CITIC Securities' research report states that in 2025, the performance of gold should focus on fiscal and inflation performance from a macro perspective, while trading should focus on central bank gold purchases and geopolitical conflicts. From a medium to long-term narrative perspective, we believe that the 'stable fiscal' style in the U.S. in 2025 may not necessarily drive gold prices further upward, and attention should still be paid to the scale of fiscal expansion. Throughout the year, the gold market has not yet ended and is expected to show high-level fluctuations, with the annual midpoint still around $2800/ounce. In the second quarter of 2025, due to the strong dollar, gold prices may face pressure, while in the second half, attention should focus on the mismatch between U.S. inflation and growth rhythm driving gold prices. In the medium to long term, spurred by the narrative of U.S. debt and the trend of 'de-dollarization,' there remain significant allocation opportunities for gold.
8. Galaxy Securities: Clear targets for wind, solar, and nuclear installations, long-term optimism for hydropower and nuclear sectors.

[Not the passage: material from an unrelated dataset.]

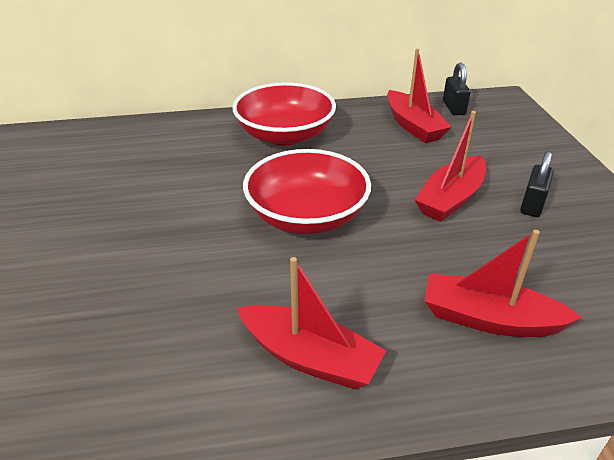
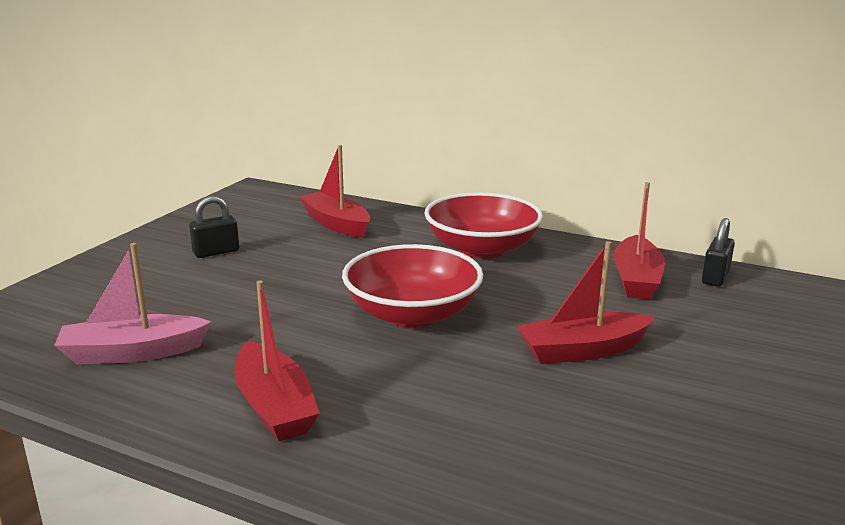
camera: 35 degrees right, 15 degrees down
(111, 370) = (133, 353): none -> pink boat
(489, 319) = (472, 452): red boat -> red boat (336, 224)
(532, 204) = (676, 388): black padlock -> black padlock (216, 252)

Galaxy Securities' research report points out that the national energy work conference in 2025 proposes to accelerate the planning and construction of a new energy system, and clarifies the new installation targets for wind, solar, and nuclear power generation in 2025. In the short term, we are optimistic about the improvement in power generation, the policy catalysis, the continuous improvement in performance, and the valuation uplift potential of the thermal power sector; in the long term, we are optimistic about the hydropower and nuclear power sectors with high performance certainty and strong dividend capacity. Although there is still downward pressure on electricity prices in the short term for the new energy sector, policies related to green power consumption and electricity prices are expected to continue to be introduced, suggesting to capture turning point opportunities.